The Respondent was well aware of the Complainant and its mark VONAGE at the time the name was registered - particularly since Respondent sought to become an authorized reseller. Yet, in spite of the knowledge of that mark and obviously with knowledge that it was not an authorized by the Complainant to resell its services, the Respondent still proceeded to intentionally register the name. It stands to reason that until the Respondent actually became an authorized reseller - which never occurred, the Respondent knew or should have known that whatever rights he acquired in that name through its registration were illegitimate. Further, any use he would put to the name in connection with offering the Complainant's services would, as a result of infringing on the Complainant's marks, be similarly illegitimate.
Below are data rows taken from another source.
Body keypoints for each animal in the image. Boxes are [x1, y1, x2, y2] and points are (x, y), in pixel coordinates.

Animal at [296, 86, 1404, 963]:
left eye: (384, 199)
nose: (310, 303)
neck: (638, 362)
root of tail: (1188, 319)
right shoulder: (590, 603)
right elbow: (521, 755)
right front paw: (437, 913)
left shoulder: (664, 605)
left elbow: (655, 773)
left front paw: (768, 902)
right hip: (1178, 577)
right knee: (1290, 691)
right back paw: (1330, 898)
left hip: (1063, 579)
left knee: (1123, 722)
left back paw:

Thus, in the absence of ever gaining authorization from the Complainant to use its marks, the Respondent was precluded from ever having acquired rights and legitimate interests in the disputed domain name on the basis claimed. Cf. Shaw Industries Group Inc. and Columbia Insurance Company v. Arcadia Publishing Inc.,
WIPO Case No. D2007-0090 (March 20, 2007) where a respondent, then having been an authorized dealer of a complainant, was found by this Panel, by virtue of its having used, at a sufficiently early time, a domain name that included the complainant's mark and in connection with bona fide commercial offerings of the complainant's carpeting products, to have rights and legitimate interests in that name.
In striking contrast to the fact pattern in Shaw, here, the Respondent was never authorized to resell the Complainant's services or use its VONAGE Marks, and has neither used the disputed domain name in connection with any bona fide offering of goods or services nor has he made any demonstrable preparations to so use the name prior to receiving notice of the dispute. Rather, the name, since its registration and to date, does not resolve to any operable web page.
Accordingly, the Panel finds that the Respondent has no rights or legitimate interests in the disputed domain name under paragraph 4(a)(ii) of the Policy.
C. Registered and Used in Bad Faith
The Panel believes that the Respondent’s actions constitute bad faith registration and use of the disputed domain name.
As discussed above, the Respondent clearly knew that when he registered the name and throughout the ensuing period to this day while he held it, he was not authorized to use the Complainant's VONAGE Marks, whether in a domain name or other form, in conjunction with reselling the Complainant's services.
Thus, even though the Respondent's desire to create a website which would provide comparison information regarding VoIP services, and feature those services provided by the Complainant may itself have been well-intentioned, the Respondent acted rather precipitiously in registering the domain name, which mirrored the Complainant's VONAGE mark, in the absence of ever have received prior authorization from the Complainant, thus in the Panel’s view evidencing bad faith registration. The Respondent's subsequent action in offering to sell the name for US $18,000 (a sum clearly in excess of his costs of registration) - a name for which he had no legitimate claim to register and thereafter no legitimate basis to hold - merely compounded the bad faith nature of his conduct.
Hence, the Panel views the Respondent’s actions as constituting bad faith registration and use of the disputed domain name <vonage.mobi> in violation of paragraph 4(a)(iii) of the Policy.
Thus, the Panel concludes that the Complainant has provided sufficient proof of its allegations to establish a case under paragraph 4(a) of the Policy upon which the relief it now seeks can be granted.
Accordingly, under paragraphs 4(i) of the Policy and 15 of the Rules, the Panel grants the relief sought by the Complainant.
The disputed domain name, <vonage.mobi>, is ordered transferred to the Complainant.